──────── DATASET

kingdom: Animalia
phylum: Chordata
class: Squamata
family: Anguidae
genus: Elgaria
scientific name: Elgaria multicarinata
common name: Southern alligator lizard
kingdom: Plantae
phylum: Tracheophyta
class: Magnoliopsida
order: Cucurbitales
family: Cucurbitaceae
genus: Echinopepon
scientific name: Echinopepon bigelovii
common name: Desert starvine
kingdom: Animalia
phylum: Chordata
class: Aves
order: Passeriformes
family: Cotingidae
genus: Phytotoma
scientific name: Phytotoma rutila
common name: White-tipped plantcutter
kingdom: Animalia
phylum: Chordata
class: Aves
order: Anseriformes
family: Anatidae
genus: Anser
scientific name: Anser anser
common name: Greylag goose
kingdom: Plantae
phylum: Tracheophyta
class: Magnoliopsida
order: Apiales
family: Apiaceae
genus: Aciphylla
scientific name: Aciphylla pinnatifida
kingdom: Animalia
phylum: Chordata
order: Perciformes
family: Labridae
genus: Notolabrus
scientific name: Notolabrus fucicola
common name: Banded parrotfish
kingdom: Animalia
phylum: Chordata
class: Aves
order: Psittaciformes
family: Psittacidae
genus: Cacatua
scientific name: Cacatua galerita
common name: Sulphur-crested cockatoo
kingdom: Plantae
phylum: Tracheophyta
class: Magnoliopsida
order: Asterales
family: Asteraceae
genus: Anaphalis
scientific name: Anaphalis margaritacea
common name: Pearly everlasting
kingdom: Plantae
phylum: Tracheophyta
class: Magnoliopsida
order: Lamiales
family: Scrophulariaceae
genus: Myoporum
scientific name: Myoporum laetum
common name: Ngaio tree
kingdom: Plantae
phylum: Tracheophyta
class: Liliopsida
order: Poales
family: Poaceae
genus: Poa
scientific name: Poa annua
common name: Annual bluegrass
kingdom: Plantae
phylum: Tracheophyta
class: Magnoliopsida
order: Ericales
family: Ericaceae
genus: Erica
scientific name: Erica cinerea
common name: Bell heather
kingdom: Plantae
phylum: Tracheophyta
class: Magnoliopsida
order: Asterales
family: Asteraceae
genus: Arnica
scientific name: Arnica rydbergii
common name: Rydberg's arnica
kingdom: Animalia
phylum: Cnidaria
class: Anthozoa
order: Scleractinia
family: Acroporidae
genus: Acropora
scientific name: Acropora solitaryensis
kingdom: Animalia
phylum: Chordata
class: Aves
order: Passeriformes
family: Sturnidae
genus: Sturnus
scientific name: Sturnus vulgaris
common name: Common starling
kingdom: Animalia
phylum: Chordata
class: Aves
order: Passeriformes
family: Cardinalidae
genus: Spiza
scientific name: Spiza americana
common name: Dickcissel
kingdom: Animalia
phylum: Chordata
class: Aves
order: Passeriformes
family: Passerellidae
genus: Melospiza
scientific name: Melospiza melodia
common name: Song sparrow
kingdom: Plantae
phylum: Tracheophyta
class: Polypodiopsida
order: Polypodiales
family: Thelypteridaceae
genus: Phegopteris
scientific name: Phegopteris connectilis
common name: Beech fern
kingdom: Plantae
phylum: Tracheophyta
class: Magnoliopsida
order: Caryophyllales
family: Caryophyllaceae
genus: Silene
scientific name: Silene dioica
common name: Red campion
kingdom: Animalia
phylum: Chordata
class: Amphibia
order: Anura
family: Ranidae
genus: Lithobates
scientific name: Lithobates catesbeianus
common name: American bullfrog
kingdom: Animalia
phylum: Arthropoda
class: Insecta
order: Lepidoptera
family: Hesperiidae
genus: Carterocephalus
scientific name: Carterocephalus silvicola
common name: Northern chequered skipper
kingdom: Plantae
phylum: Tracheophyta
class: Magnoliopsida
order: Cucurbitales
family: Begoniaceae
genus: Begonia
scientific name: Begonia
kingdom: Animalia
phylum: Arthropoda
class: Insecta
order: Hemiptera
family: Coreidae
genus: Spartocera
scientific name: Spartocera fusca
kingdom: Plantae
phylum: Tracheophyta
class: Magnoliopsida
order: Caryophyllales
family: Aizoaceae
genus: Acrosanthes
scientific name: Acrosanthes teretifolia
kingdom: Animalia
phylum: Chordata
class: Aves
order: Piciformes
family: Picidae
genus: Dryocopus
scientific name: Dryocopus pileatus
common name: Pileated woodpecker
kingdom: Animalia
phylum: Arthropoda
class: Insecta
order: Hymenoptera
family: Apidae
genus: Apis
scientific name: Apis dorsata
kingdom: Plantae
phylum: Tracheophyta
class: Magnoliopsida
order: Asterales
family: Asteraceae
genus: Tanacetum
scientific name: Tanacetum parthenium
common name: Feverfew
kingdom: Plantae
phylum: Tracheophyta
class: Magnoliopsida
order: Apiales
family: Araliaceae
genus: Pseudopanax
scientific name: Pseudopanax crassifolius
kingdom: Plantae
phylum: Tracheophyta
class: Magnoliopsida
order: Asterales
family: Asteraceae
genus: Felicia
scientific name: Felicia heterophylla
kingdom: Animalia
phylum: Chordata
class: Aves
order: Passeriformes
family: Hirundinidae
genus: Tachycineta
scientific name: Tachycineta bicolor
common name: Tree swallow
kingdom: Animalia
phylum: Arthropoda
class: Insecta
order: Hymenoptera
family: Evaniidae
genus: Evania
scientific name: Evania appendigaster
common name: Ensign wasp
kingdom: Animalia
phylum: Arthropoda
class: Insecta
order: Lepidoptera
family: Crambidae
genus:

────────────────

EXERCISE AIM -
Can you retype the whole listing above line for line, leaving every word unchanged?

SOLVED EXERCISE -
kingdom: Animalia
phylum: Chordata
class: Squamata
family: Anguidae
genus: Elgaria
scientific name: Elgaria multicarinata
common name: Southern alligator lizard
kingdom: Plantae
phylum: Tracheophyta
class: Magnoliopsida
order: Cucurbitales
family: Cucurbitaceae
genus: Echinopepon
scientific name: Echinopepon bigelovii
common name: Desert starvine
kingdom: Animalia
phylum: Chordata
class: Aves
order: Passeriformes
family: Cotingidae
genus: Phytotoma
scientific name: Phytotoma rutila
common name: White-tipped plantcutter
kingdom: Animalia
phylum: Chordata
class: Aves
order: Anseriformes
family: Anatidae
genus: Anser
scientific name: Anser anser
common name: Greylag goose
kingdom: Plantae
phylum: Tracheophyta
class: Magnoliopsida
order: Apiales
family: Apiaceae
genus: Aciphylla
scientific name: Aciphylla pinnatifida
kingdom: Animalia
phylum: Chordata
order: Perciformes
family: Labridae
genus: Notolabrus
scientific name: Notolabrus fucicola
common name: Banded parrotfish
kingdom: Animalia
phylum: Chordata
class: Aves
order: Psittaciformes
family: Psittacidae
genus: Cacatua
scientific name: Cacatua galerita
common name: Sulphur-crested cockatoo
kingdom: Plantae
phylum: Tracheophyta
class: Magnoliopsida
order: Asterales
family: Asteraceae
genus: Anaphalis
scientific name: Anaphalis margaritacea
common name: Pearly everlasting
kingdom: Plantae
phylum: Tracheophyta
class: Magnoliopsida
order: Lamiales
family: Scrophulariaceae
genus: Myoporum
scientific name: Myoporum laetum
common name: Ngaio tree
kingdom: Plantae
phylum: Tracheophyta
class: Liliopsida
order: Poales
family: Poaceae
genus: Poa
scientific name: Poa annua
common name: Annual bluegrass
kingdom: Plantae
phylum: Tracheophyta
class: Magnoliopsida
order: Ericales
family: Ericaceae
genus: Erica
scientific name: Erica cinerea
common name: Bell heather
kingdom: Plantae
phylum: Tracheophyta
class: Magnoliopsida
order: Asterales
family: Asteraceae
genus: Arnica
scientific name: Arnica rydbergii
common name: Rydberg's arnica
kingdom: Animalia
phylum: Cnidaria
class: Anthozoa
order: Scleractinia
family: Acroporidae
genus: Acropora
scientific name: Acropora solitaryensis
kingdom: Animalia
phylum: Chordata
class: Aves
order: Passeriformes
family: Sturnidae
genus: Sturnus
scientific name: Sturnus vulgaris
common name: Common starling
kingdom: Animalia
phylum: Chordata
class: Aves
order: Passeriformes
family: Cardinalidae
genus: Spiza
scientific name: Spiza americana
common name: Dickcissel
kingdom: Animalia
phylum: Chordata
class: Aves
order: Passeriformes
family: Passerellidae
genus: Melospiza
scientific name: Melospiza melodia
common name: Song sparrow
kingdom: Plantae
phylum: Tracheophyta
class: Polypodiopsida
order: Polypodiales
family: Thelypteridaceae
genus: Phegopteris
scientific name: Phegopteris connectilis
common name: Beech fern
kingdom: Plantae
phylum: Tracheophyta
class: Magnoliopsida
order: Caryophyllales
family: Caryophyllaceae
genus: Silene
scientific name: Silene dioica
common name: Red campion
kingdom: Animalia
phylum: Chordata
class: Amphibia
order: Anura
family: Ranidae
genus: Lithobates
scientific name: Lithobates catesbeianus
common name: American bullfrog
kingdom: Animalia
phylum: Arthropoda
class: Insecta
order: Lepidoptera
family: Hesperiidae
genus: Carterocephalus
scientific name: Carterocephalus silvicola
common name: Northern chequered skipper
kingdom: Plantae
phylum: Tracheophyta
class: Magnoliopsida
order: Cucurbitales
family: Begoniaceae
genus: Begonia
scientific name: Begonia
kingdom: Animalia
phylum: Arthropoda
class: Insecta
order: Hemiptera
family: Coreidae
genus: Spartocera
scientific name: Spartocera fusca
kingdom: Plantae
phylum: Tracheophyta
class: Magnoliopsida
order: Caryophyllales
family: Aizoaceae
genus: Acrosanthes
scientific name: Acrosanthes teretifolia
kingdom: Animalia
phylum: Chordata
class: Aves
order: Piciformes
family: Picidae
genus: Dryocopus
scientific name: Dryocopus pileatus
common name: Pileated woodpecker
kingdom: Animalia
phylum: Arthropoda
class: Insecta
order: Hymenoptera
family: Apidae
genus: Apis
scientific name: Apis dorsata
kingdom: Plantae
phylum: Tracheophyta
class: Magnoliopsida
order: Asterales
family: Asteraceae
genus: Tanacetum
scientific name: Tanacetum parthenium
common name: Feverfew
kingdom: Plantae
phylum: Tracheophyta
class: Magnoliopsida
order: Apiales
family: Araliaceae
genus: Pseudopanax
scientific name: Pseudopanax crassifolius
kingdom: Plantae
phylum: Tracheophyta
class: Magnoliopsida
order: Asterales
family: Asteraceae
genus: Felicia
scientific name: Felicia heterophylla
kingdom: Animalia
phylum: Chordata
class: Aves
order: Passeriformes
family: Hirundinidae
genus: Tachycineta
scientific name: Tachycineta bicolor
common name: Tree swallow
kingdom: Animalia
phylum: Arthropoda
class: Insecta
order: Hymenoptera
family: Evaniidae
genus: Evania
scientific name: Evania appendigaster
common name: Ensign wasp
kingdom: Animalia
phylum: Arthropoda
class: Insecta
order: Lepidoptera
family: Crambidae
genus:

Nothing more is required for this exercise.